Direction 1
Return, exactly as they appear, the lines of the records starting at the line that contains "Trace the roads" and ending at the last line of the records.

Text passage
** BEGIN **

As with many outside the industry, Schlossberg and the members of the coalition were not previously well-versed in the data center industry until facilities and the accompanying infrastructure started showing up on their doorsteps.
“We all live our lives in ignorant bliss. That was a big eye-opener and learning curve; I had to learn about megawatts and the load that could be handled at a substation, and transmission lines. It was surprising that we had not been having these discussions earlier. ”
The area in question along Pageland and close to Manassas Battlefield is called the Rural Crescent because it's designed as a rural barrier to prevent sprawling, uncontrolled development. The area has fought off several proposed developments over the years, most notably a major mall and a proposed Disneyland resort in the 1990s.
Referring to that battle. Schlossberg warned QTS: “You think Disney had it hard? Just wait.”
The Coalition first heard about the Gateway project when Dominion Energy alluded to it during a public meeting about another project outside the existing overlay zone.
The Coalition says the Council is now pro-development, and has lost interest in protecting PWC’s rural areas. PWC Council officials declined to speak to DCD for this piece.
Schlossberg says today the PW Gateway project is being led by several local landowners that have long had hopes of developing their plots – including some who previously opposed the likes of Disney – and have simply pivoted from residential or commercial towards data centers as the opportunity arose.
“They've abandoned the higher density development into the Rural Crescent and they've gone right for data center development,” says Schlossberg.
One who switched sides is County Supervisor Pete Candland, who opposed the proposals at first, but eventually joined the PW Gateway group. His home is in the development area and Candland says he has no choice but to sell, or see his home surrounded by data centers.
He is now excluded from participating in Board of County Supervisors discussions or votes on the proposal. Some locals called him to resign.
As landowners like Candland join up, the project has expanded from 800 acres to more than 200 landowners with 2,000 acres. The Coalition says the smaller landowners close to the larger plots leading the project feel compelled to join the project out of desperation.

** END **

Input for this task
** BEGIN **

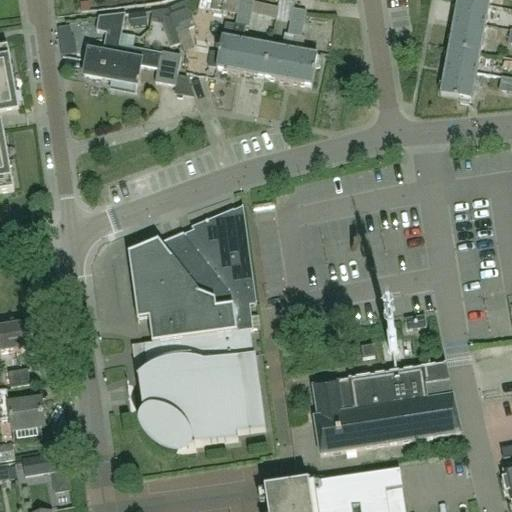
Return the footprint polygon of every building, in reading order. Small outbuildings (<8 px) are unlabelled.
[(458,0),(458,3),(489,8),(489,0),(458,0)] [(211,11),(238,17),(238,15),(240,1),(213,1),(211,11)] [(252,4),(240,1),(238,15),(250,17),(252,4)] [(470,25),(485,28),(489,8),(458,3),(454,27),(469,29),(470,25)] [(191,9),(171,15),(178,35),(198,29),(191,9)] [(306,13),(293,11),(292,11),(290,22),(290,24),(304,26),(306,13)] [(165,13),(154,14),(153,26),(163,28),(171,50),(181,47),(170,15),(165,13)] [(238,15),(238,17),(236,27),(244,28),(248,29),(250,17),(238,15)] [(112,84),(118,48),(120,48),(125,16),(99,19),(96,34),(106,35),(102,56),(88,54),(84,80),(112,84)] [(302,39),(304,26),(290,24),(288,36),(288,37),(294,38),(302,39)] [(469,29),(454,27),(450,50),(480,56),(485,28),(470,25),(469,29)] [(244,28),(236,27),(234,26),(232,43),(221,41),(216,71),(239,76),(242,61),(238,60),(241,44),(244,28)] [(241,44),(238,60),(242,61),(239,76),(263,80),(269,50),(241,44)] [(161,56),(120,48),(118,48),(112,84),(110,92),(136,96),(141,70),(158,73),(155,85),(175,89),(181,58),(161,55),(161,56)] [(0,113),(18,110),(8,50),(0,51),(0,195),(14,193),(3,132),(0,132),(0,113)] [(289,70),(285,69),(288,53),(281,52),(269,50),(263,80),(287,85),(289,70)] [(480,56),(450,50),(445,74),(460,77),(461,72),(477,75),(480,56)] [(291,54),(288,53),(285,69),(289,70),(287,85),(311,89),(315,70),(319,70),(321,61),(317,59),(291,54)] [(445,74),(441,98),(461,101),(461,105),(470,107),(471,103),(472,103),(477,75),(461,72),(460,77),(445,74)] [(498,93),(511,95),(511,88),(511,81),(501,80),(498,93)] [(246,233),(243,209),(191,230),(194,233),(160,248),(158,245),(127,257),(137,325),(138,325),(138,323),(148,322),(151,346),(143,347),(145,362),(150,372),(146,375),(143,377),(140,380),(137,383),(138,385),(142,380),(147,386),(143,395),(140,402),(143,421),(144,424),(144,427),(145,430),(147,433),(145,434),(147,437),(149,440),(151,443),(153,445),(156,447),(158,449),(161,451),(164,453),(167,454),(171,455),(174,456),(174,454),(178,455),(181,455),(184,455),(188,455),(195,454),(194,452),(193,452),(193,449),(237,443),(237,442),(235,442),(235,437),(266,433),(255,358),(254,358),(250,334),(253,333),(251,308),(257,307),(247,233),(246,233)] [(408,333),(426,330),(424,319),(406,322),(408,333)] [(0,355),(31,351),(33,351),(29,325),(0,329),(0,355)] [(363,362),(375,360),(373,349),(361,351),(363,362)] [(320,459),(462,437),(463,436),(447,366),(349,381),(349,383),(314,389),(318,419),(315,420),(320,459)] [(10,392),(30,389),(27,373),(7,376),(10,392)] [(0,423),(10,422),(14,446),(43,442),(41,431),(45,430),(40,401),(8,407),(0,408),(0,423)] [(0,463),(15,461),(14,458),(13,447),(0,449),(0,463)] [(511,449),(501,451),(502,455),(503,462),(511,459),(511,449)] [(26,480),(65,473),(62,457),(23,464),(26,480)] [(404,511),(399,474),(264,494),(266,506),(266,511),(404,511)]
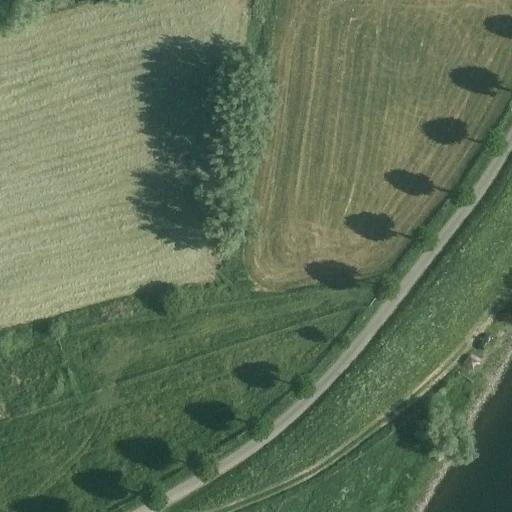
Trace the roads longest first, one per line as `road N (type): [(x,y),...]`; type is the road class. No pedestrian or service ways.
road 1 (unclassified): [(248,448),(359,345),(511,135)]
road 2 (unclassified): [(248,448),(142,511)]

** END **

Direction 2
From the text on the data center dispute, list everything Schlossberg names as having to be learned about.

Exercise result 1
Trace the roads longest first, one per line as `road N (type): [(x,y),...]`; type is the road class. No pedestrian or service ways.
road 1 (unclassified): [(248,448),(359,345),(511,135)]
road 2 (unclassified): [(248,448),(142,511)]

Exercise result 2
- megawatts
- the load that could be handled at a substation
- transmission lines